More than £100,000 may need to be spent to turn Braintree’s troubled families around.

The latest figures, released by Essex County Council, show there are 113 families within the district who meet the Government’s criteria for intensive intervention.

The Essex Police and Crime Commissioner Nick Alston has named troubled families as one of the Community Safety Partnership’s priorities for the district.

Braintree Council’s community safety manager said: “There are a number of families within the district with complex and multiple needs that may encompass community safety.

“The priority identified the need for closer partnership working including linking into the Family Solutions Team Mid Team and sharing information and data under the agreed information sharing protocol.”
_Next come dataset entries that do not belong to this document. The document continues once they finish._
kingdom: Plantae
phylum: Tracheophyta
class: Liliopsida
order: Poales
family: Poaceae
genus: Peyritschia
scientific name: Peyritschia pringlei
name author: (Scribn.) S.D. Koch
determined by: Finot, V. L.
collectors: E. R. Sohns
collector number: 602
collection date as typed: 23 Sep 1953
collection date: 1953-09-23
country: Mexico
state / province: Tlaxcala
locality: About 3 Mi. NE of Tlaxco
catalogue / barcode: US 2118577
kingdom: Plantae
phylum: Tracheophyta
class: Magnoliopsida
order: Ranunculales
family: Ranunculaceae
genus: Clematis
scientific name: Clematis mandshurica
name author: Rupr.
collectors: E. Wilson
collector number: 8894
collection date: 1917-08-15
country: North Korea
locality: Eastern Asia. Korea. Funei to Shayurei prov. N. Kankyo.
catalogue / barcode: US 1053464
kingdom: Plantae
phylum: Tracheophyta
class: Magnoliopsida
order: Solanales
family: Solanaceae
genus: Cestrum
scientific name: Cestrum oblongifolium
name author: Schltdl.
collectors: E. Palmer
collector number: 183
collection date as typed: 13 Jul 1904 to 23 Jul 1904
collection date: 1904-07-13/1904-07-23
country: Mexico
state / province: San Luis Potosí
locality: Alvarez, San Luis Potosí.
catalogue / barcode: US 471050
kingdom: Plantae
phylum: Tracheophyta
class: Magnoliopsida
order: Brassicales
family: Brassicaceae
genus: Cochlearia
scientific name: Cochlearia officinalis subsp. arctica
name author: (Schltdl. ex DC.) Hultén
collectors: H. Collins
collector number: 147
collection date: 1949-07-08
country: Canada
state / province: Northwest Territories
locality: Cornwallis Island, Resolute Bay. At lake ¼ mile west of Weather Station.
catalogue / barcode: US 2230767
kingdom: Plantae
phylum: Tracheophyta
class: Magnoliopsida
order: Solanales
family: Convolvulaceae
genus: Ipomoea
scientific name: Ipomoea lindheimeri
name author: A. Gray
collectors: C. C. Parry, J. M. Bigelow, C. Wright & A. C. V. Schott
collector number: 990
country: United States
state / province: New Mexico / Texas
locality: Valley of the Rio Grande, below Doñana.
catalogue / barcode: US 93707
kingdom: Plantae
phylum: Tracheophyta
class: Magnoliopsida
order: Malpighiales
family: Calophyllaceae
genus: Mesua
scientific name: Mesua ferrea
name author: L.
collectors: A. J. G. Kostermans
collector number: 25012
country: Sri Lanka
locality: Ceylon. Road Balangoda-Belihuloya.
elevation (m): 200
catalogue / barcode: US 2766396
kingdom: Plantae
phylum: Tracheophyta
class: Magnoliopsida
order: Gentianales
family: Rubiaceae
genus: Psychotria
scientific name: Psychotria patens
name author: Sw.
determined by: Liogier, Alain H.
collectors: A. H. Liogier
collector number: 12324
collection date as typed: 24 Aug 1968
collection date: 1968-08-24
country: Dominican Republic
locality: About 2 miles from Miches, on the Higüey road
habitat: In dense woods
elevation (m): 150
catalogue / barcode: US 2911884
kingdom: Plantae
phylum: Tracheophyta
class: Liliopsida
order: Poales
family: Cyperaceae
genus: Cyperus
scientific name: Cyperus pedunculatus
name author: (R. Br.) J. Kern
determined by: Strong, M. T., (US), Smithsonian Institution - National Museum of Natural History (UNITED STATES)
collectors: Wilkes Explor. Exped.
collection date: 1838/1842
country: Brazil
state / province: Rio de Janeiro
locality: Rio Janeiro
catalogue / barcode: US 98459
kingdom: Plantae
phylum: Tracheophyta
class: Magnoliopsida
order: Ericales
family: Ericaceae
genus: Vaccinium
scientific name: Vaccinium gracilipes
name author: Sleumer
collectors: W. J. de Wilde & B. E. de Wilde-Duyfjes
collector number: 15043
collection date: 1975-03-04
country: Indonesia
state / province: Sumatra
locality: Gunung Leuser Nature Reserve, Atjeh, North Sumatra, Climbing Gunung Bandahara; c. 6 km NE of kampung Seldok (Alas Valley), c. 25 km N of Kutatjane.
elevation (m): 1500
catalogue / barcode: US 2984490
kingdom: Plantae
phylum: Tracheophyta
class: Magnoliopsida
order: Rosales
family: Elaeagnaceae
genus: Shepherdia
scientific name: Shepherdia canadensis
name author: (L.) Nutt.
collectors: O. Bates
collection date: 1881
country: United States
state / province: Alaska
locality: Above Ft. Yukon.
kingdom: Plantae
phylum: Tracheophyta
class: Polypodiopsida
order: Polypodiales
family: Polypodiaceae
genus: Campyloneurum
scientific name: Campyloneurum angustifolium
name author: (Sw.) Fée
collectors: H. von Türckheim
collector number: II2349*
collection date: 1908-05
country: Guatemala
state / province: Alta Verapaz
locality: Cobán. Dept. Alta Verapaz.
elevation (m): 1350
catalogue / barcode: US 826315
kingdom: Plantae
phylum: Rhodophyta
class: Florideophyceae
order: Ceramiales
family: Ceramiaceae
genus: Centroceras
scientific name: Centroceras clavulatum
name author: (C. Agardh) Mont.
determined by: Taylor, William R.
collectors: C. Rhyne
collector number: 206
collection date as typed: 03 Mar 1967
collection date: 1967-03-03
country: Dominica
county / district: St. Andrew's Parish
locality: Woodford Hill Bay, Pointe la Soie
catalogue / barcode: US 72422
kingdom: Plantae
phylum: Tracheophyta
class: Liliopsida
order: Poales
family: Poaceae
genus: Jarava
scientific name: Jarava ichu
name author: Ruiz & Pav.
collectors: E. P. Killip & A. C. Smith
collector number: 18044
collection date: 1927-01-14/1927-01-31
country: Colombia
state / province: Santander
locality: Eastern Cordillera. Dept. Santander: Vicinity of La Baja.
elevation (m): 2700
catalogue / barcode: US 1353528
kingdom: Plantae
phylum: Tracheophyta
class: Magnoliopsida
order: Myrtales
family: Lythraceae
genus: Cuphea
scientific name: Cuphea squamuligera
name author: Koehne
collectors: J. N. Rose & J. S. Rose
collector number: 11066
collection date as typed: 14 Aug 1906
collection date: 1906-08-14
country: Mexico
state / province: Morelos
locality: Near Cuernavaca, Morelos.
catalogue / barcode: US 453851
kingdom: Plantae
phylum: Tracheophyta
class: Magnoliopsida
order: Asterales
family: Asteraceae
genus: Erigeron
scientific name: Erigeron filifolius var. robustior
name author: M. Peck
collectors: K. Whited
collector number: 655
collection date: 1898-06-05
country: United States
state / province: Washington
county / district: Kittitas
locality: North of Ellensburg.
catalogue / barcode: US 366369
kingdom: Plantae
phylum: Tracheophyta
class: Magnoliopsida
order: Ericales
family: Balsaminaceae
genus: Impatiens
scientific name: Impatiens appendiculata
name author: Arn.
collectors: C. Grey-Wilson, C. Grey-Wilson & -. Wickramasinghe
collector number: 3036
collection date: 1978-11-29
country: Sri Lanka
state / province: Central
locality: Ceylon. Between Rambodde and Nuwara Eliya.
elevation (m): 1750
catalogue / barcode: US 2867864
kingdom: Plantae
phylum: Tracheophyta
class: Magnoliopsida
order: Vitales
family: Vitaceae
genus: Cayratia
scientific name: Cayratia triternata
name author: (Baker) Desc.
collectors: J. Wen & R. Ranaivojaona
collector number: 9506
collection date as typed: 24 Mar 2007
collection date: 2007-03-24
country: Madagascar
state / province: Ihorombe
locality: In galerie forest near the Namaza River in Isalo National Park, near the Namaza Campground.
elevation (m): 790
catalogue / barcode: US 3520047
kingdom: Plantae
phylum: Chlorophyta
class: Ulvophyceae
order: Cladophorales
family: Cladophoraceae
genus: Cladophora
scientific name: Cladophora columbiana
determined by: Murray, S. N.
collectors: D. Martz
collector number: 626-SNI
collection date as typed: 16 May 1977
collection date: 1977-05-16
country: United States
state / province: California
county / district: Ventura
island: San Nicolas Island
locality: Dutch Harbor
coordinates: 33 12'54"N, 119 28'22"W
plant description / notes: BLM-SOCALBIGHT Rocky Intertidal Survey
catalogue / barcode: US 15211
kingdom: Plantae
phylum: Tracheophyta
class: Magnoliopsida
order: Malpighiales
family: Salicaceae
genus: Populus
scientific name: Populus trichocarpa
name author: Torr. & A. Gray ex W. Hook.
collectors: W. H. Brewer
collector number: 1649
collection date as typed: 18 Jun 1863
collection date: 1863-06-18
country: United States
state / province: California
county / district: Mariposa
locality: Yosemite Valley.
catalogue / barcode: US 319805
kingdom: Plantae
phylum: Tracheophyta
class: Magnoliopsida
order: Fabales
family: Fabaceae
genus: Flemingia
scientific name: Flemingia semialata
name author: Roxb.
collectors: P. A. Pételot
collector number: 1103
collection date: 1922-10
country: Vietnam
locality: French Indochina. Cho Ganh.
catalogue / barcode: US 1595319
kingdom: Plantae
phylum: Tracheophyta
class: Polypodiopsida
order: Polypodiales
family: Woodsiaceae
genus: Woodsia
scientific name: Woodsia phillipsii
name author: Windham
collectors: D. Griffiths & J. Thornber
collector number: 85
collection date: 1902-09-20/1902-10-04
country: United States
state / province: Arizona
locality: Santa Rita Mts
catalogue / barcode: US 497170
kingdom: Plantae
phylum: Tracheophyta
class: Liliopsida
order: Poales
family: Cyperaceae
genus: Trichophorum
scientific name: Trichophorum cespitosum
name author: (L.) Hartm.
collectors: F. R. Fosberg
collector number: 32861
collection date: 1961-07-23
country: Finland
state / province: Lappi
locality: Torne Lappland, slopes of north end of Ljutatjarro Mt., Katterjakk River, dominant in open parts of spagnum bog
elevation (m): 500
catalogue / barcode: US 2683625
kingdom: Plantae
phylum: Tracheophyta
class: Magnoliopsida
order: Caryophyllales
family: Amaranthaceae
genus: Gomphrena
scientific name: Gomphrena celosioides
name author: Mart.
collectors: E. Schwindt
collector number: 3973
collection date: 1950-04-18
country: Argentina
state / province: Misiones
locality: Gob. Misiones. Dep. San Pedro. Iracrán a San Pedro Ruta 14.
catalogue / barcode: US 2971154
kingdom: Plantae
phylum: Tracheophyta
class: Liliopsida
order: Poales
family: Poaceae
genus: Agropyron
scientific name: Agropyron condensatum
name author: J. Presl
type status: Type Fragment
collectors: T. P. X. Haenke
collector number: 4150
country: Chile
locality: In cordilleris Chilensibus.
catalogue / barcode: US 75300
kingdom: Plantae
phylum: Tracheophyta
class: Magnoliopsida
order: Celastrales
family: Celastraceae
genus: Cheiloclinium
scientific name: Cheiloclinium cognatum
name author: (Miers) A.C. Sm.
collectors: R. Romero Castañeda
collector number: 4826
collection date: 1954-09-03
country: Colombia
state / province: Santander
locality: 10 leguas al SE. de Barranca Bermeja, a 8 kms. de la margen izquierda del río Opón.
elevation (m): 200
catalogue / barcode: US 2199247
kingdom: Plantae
Families may meet the Government’s definition of troubled if they have characteristics such as being involved in youth crime or anti-social behaviour, having children regularly excluded from school or truanting, having an adult on out-of-work benefits or they are costing taxpayers a lot of money.

The average cost is an estimated £75,000 per year.

The Government’s financial framework for its Troubled Families Programme says intensive intervention, which brings together agencies such as the police and local councils, cost £10,000 per family.

As part of the programme the Government has said it will pay up to £4,000 of this.

Latest figures show there are 2,200 troubled families in Essex, excluding Southend and Thurrock, and that 736 were being worked with by local authorities at the end of September this year.

By the end of October this year 185 of those were classed as having been “turned around.”

By 2015 Essex County Council aims to have helped 2,220.

The Government’s programme aims to turn around 120,000 families between 2012 and 2015.